Richard J. Gann, chief of the federal agency's fire science program, said that the 14 leading cigarette brands flunked the two tests his agency helped devise. But he said certain lesser-known brands were far less likely to cause fires, suggesting that safer cigarettes are feasible.
"If an effective standard is put in place and the cigarette industry meets it, you'll see the result very quickly in a reduction of fires and fire deaths," Gann said.
Moakley said tobacco lobbyists have long diverted attention from cigarettes to furniture, mattresses and other products that dropped cigarettes ignite.
"Every time I get close, they say, 'Let's make furniture fireproof,' " Moakley said. "They want to fireproof the world so that people can drop their cigarettes everywhere."

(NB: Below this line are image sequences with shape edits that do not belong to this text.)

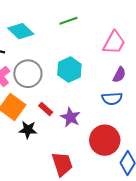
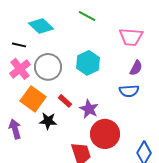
green line: (68, 21) -> (87, 16), turned 48
pink trapezoid: (114, 43) -> (131, 37), turned 65
red circle: (105, 140) -> (105, 134), moved

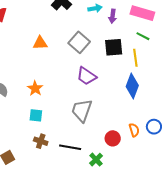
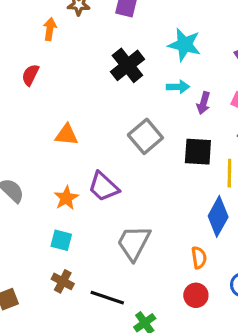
orange triangle: (40, 43) -> (67, 135), moved
purple trapezoid: (86, 76) -> (103, 187), moved
orange semicircle: (134, 130) -> (199, 258), moved
red circle: (113, 138) -> (196, 295), moved

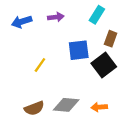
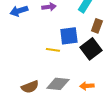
yellow line: (40, 65) -> (53, 50), moved, turned 64

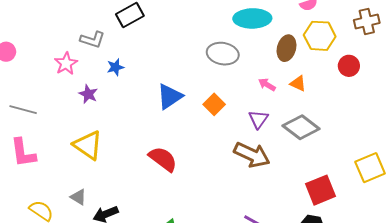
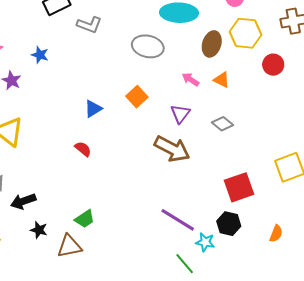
gray L-shape: (92, 40) -> (89, 25), moved
blue star: (115, 67) -> (40, 55), turned 30
blue triangle: (170, 96) -> (93, 109), moved, size x0.7
gray diamond: (301, 127) -> (223, 124), size x0.6
red semicircle: (163, 159) -> (83, 149), size x0.6

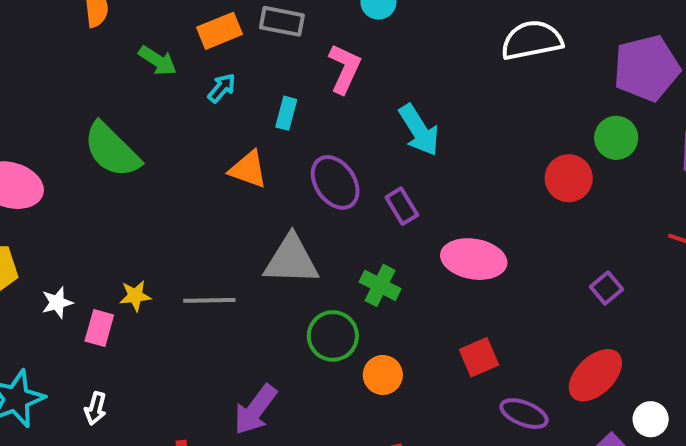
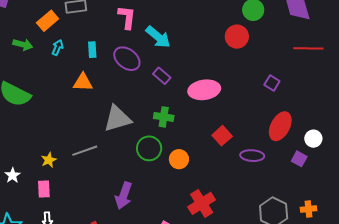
pink L-shape: (345, 69) -> (127, 17), moved
purple ellipse: (335, 182) -> (127, 59), moved
pink rectangle: (99, 328) -> (44, 189), moved

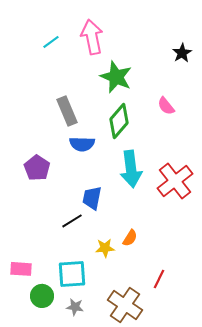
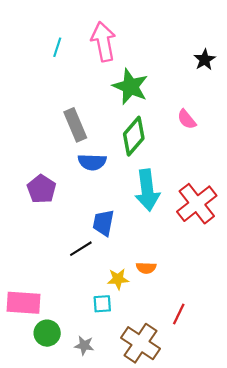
cyan line: (51, 42) -> (57, 47), turned -36
orange semicircle: (130, 238) -> (146, 268), turned 60
pink rectangle: (21, 269) -> (23, 303), size x1.4
cyan square: (72, 274) -> (102, 304), moved, size x0.6

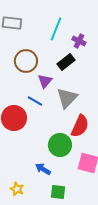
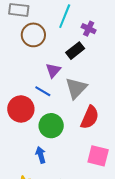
brown circle: (26, 61) -> (33, 35), moved
green circle: (60, 145) -> (51, 126), moved
blue arrow: (43, 169) -> (41, 155), moved, turned 42

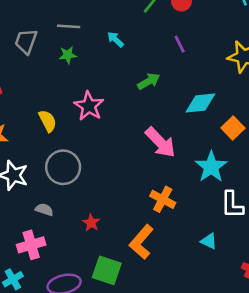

Exactly 25 years ago this month [June, 2004], Mother Jones magazine published an article which I wrote, “Cigarettes and Sofas,” documenting the relationship between cigarettes and fires. It reported on “self-extinguishing” cigarettes, designed to go out if not actively puffed on by the smoker, and on how the tobacco industry had successfully suppressed information about them.
The article was based on preliminary research by Andrew McGuire of San Francisco’s Trauma Foundation, and my own research was funded by $3,500 from the Oakland Firefighter’s Union, spearheaded by the enthusiasm of member Ray Gatchalian (who died too young in an auto accident last year.) At the time it was published, it got a lot of attention, leading to several television adaptations and receiving an award from Project Censored, which at the time (and perhaps still) spotlighted stories which were ignored by the mainstream press. It was reprinted from time to time over the years—Mother Jones offered me a $12 royalty check for reprints not too long ago. There were lawsuits by victims of cigarette fires, and bills in Congress and in state legislatures to require cigarettes to be self-extinguishing. As long as big tobacco was powerful and well-funded, nothing happened.
It took more than 25 years and a lot of work by a lot of people to begin to solve this relatively straightforward safety problem. That’s somewhat of a cautionary tale for those who believe in the power of the press. Just finding out the truth is not enough, as Andrew McGuire, who first pulled the statistics together, can tell you. Without the sponsorship of the firefighters, Andrew’s research might never have seen the light of day in print. Even after the facts were before the public, both in print and on television, it took court cases and lobbying legislatures to get anything accomplished.
Just
this
June, 25 years later, with the tobacco industry now on the defensive,
New York’s state law mandating fire-safe cigarettes finally came on
line. It’s about time. New York has a big percentage of the smoking
market, so this law will save many lives. Canada’s Parliament also
passed such a law in April of this year. California should be next.
With both California and New York on the books, it’s likely the
American tobacco industry would find it practical to give in and make
all cigarettes sold nationwide self-extinguishing.